Saya pernah bekerja di sebuah perusahaan yang sangat - sangat disiplin dalam semua hal, Hampir semua staff dan karyawannya "takut" dengan pemilik perusahaan tersebut. Tidak ada staff ataupun karyawan yang tidak kena evaluasi dalam kerjanya,bahkan seorang direktur pun kena seprot. Sampai semua terlihat sama dimata pemilik tersebut. Luar biasa sistem yang di "biasakan" oleh sang pemilik perusahaan. Ada beberapa kemungkinan pemilik melakukan hal tesebut. Pertama beliau tidak ingin mempekerjakan karyawan yang malas, Kedua sang pemilik perusahaan ingin menciptakan suasana "horror" terhadap semua karyawannya agar selalu menghormati dan sungkan terhadap beliau. Ketiga memang sudah karakter atau sifat sang pemilik perusahaan.

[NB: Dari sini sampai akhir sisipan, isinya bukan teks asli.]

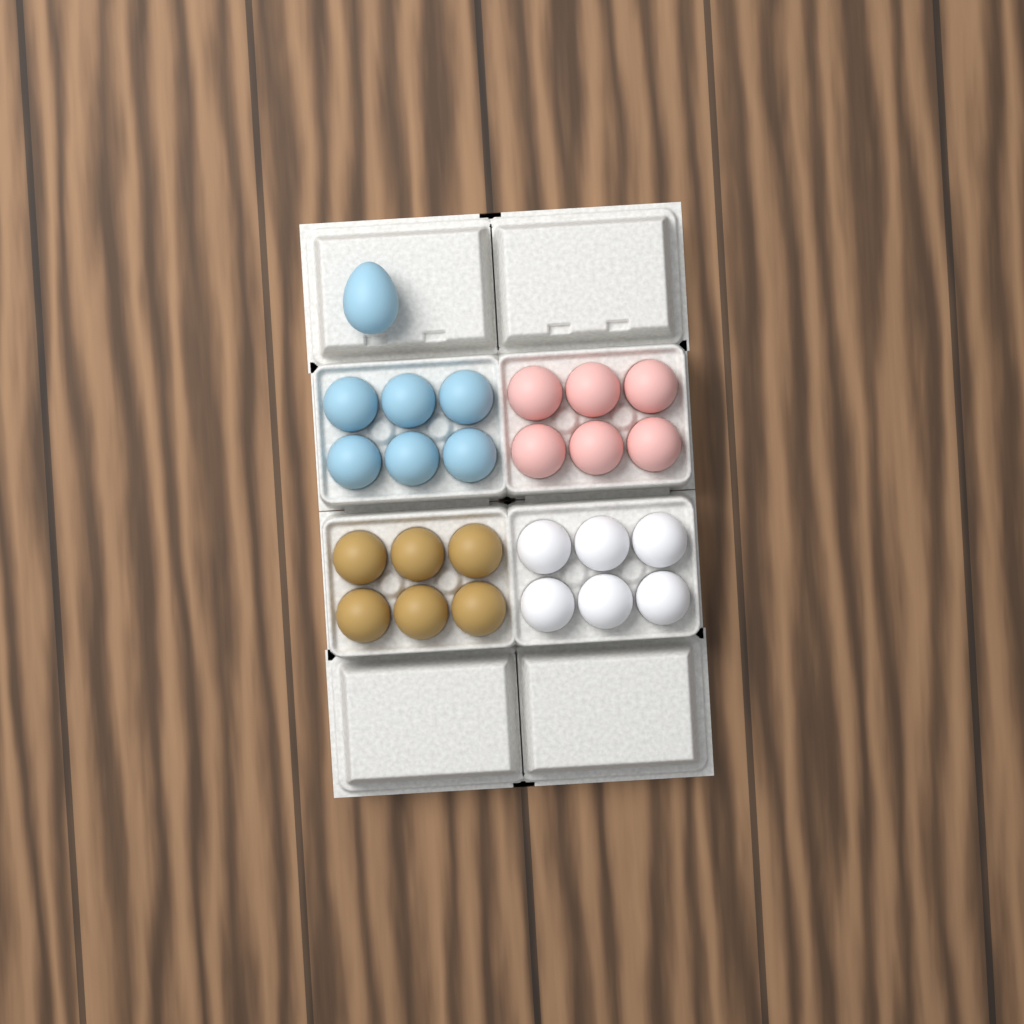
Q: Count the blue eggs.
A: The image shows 7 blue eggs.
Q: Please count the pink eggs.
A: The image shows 6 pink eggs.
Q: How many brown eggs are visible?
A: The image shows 6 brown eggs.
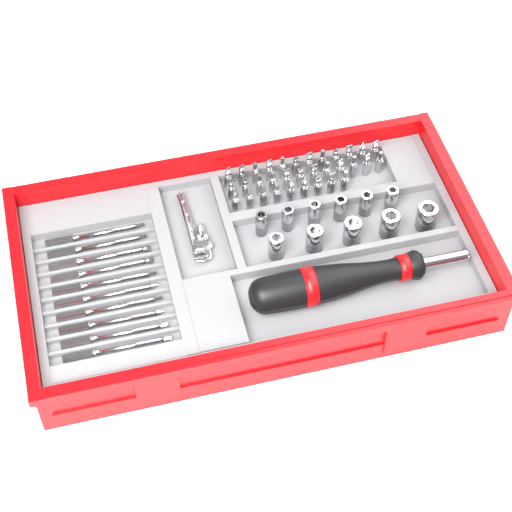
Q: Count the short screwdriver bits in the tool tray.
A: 33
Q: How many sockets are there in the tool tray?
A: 11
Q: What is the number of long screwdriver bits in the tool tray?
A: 10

Ternyata, pengalaman yang saya dapat setelah resign dari perusahaan tersebut sangat bermanfaat untuk membangun karakter dan kepribadian saya dalam menghadapi bisnis nyata dalam perusahaan keluarga dan bisnis pribadi saya. Namun tidak semua nya bisa di contoh, bagi saya pendekatan secara personal atau pribadi paling efektif dalam membuat peraturan perusahaan bisa diterima seluruh karyawan.
Saya yakin ada alasan mengapa sang pemilik perusahaan melakukan hal tersebut. Bagaimana pun juga setiap seorang pemilik bisnis atau pelaku bisnis mempunyai cara yang berbeda - beda dalam menjalankan manajemen perusahaannya.